In investigating a two locus model, the researchers split the loci by their effect on the temporally-varying fitness: one locus only affects the mean, while the other controls the variance. The authors demonstrate through theory and simulation that:

1)    allowing for recombination between the two loci increases the threshold for the combined fitness of the two mutant alleles to invade the population beyond the geometric mean (see figure).

2)    periodic oscillations in the fitness of the alleles over time lead to higher fitness thresholds for invasion over completely random fluctuations (see figure).

3)    edge case scenarios allow for the maintenance of polymorphisms in the population despite clear selective advantages of a subset of allelic combinations.

Temporally changing environments and recombination thus make it overall more difficult for new alleles to invade a population.

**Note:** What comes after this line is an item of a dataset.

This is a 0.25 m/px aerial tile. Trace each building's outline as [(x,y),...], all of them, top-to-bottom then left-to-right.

Invasibility thresholds as a function of recombination rate. Recombination makes it more difficult for new alleles to invade a population.

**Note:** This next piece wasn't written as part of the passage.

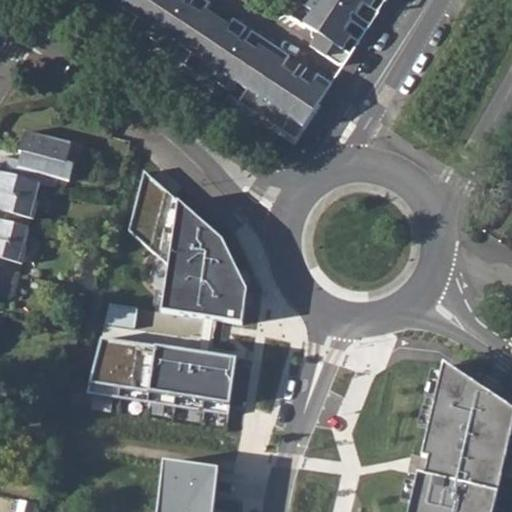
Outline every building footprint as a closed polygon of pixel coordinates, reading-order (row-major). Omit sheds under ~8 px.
[(83,0),(129,30),(131,27),(159,46),(157,49),(213,85),(214,83),(242,101),(241,104),(295,140),(332,84),(318,74),(310,85),(283,67),(290,55),(234,19),(229,26),(204,10),(209,2),(205,0),(83,0)] [(302,0),(292,17),(318,34),(309,46),(341,68),(349,55),(341,50),(350,37),(343,33),(362,4),(369,9),(374,0),(302,0)] [(0,184),(31,193),(47,197),(49,188),(61,191),(65,175),(58,172),(63,154),(17,142),(12,162),(24,165),(22,173),(0,168),(0,184)] [(213,319),(241,323),(245,292),(221,241),(147,175),(130,233),(159,258),(165,264),(160,310),(213,319)] [(0,232),(8,234),(11,225),(25,229),(31,193),(0,184),(0,232)] [(0,270),(14,274),(18,257),(15,257),(20,237),(8,234),(0,232),(0,270)] [(0,309),(0,310),(6,306),(13,283),(0,279),(0,309)] [(87,394),(230,414),(236,361),(209,357),(104,342),(87,394)] [(408,511),(511,511),(511,498),(498,496),(511,435),(511,412),(442,367),(421,457),(430,459),(426,480),(416,478),(408,511)] [(430,459),(421,457),(416,478),(426,480),(430,459)] [(213,511),(217,469),(163,464),(159,510),(158,511),(213,511)]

Invasibility thresholds as a function of recombination rate. If there is no recombination (the left-most edge of the figure), the geometric mean of the pair of new alleles needs to be higher than 0.5 to allow for invasion, because the resident alleles’ geometric mean fitness is set to 0.5. However, as recombination between the two loci increases, the geometric mean needed for invasion increases rapidly. If there is free recombination (r = 0.5) then  invasion can only happen if the new alleles’ geometric mean fitness is twice the resident alleles’ geometric mean fitness (light grey area). If the environment is changing periodically, it is even harder for new alleles to invade a population (dark grey area).

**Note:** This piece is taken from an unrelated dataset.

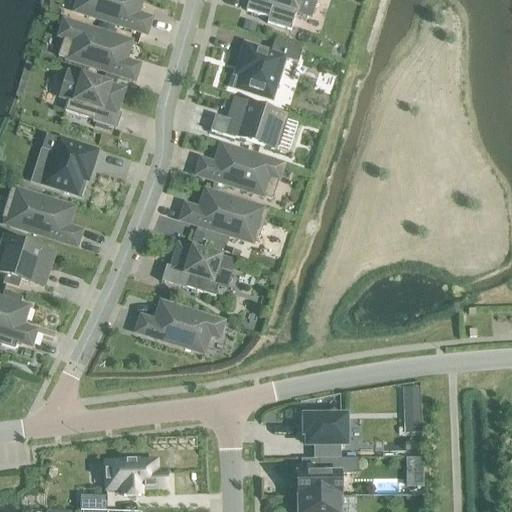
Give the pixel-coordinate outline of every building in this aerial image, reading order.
[(78,0),(76,8),(99,15),(97,21),(125,29),(145,36),(150,20),(134,15),(136,10),(138,11),(141,0),(78,0)] [(260,0),(248,0),(245,12),(269,20),(268,26),(290,32),(295,14),(311,19),(316,0),(264,0),(264,1),(260,0)] [(97,21),(93,32),(121,41),(125,29),(97,21)] [(59,38),(63,40),(57,58),(133,82),(138,67),(111,58),(112,53),(117,55),(121,41),(93,32),(64,23),(59,38)] [(241,79),(237,91),(271,101),(283,61),(297,65),(302,52),(274,43),(270,55),(245,47),(235,77),(241,79)] [(58,99),(67,101),(64,113),(93,122),(92,123),(116,131),(121,116),(107,111),(114,89),(66,74),(58,99)] [(214,118),(210,133),(234,141),(234,139),(273,152),(275,148),(289,152),(297,126),(283,121),(284,117),(244,104),(237,125),(214,118)] [(46,137),(41,151),(52,155),(42,186),(76,197),(81,180),(87,182),(96,153),(46,137)] [(200,162),(196,177),(272,201),(283,167),(229,150),(225,164),(230,165),(228,171),(200,162)] [(29,227),(27,233),(76,249),(81,233),(64,229),(66,223),(69,224),(73,211),(11,191),(2,219),(29,227)] [(180,223),(229,238),(230,232),(258,241),(267,213),(205,193),(200,206),(203,207),(201,212),(185,207),(180,223)] [(194,232),(191,242),(201,245),(204,235),(194,232)] [(0,250),(0,275),(4,277),(21,282),(33,286),(44,252),(4,239),(0,250)] [(161,283),(185,291),(185,289),(214,298),(218,287),(227,289),(234,265),(187,250),(180,272),(166,268),(161,283)] [(4,277),(1,286),(18,291),(21,282),(4,277)] [(3,293),(1,301),(20,307),(22,299),(3,293)] [(0,346),(14,351),(16,344),(30,348),(35,332),(19,327),(20,322),(23,323),(27,309),(20,307),(1,301),(0,300),(0,346)] [(165,321),(170,323),(168,328),(141,319),(136,335),(203,356),(209,337),(218,340),(223,324),(169,307),(165,321)] [(419,390),(403,390),(404,435),(420,434),(419,390)] [(344,420),(304,420),(304,437),(307,437),(307,447),(314,447),(314,460),(339,460),(339,447),(344,447),(344,420)] [(423,460),(405,460),(406,489),(423,489),(423,460)] [(357,461),(343,461),(343,475),(357,475),(357,461)] [(122,465),(105,465),(106,492),(122,491),(123,498),(140,497),(139,491),(166,490),(165,474),(155,474),(155,464),(139,464),(139,462),(122,462),(122,465)] [(296,499),(297,499),(340,498),(339,475),(296,476),(296,481),(292,481),(292,494),(296,494),(296,499)] [(339,511),(340,498),(297,499),(297,503),(293,503),(293,511),(339,511)] [(80,499),(79,511),(106,511),(106,499),(80,499)]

The evolution of models of evolution

This work is important for addressing the evolutionary dynamics of loci controlling phenotypic variance – in this case, controlling the ability of a phenotype to maintain its fitness even if the environment is variable. Most environments undergo significant temporal shifts from the simple changing of the seasons to larger scale weather changes such as El Niño and climate change, in which species must survive and thrive. For organisms in the wild, many alleles that confer a benefit in one environment will be deleterious when the environment and selective pressures change. There may be modifier-loci which buffer the fitness of those loci in the face of changing environments. Such modifier-loci have been recently found in GWAS studies and may be important for overall phenotypic variance. Thus modeling the patterns of evolution for multiple loci in temporarily varying environments is a key component to advancing our understanding of the patterns found in nature.

Future work

Epigenetic modifiers are a hot area of research and one potential biological mechanism to control phenotypic variance. The evolution of such epigenetic regulation is a particular research interest of Oana. Future work will continue to explore the evolutionary dynamics of epigenetic regulation and focus on applying the above results to finite populations.

Paper author: Oana Carja is a graduate student with Marc Feldman


Oana Carja, Uri Liberman, Marcus W. Feldman, Evolution with stochastic fitnesses: A role for recombination, Theoretical Population Biology, Volume 86, June 2013, Pages 29-42, ISSN 0040-5809.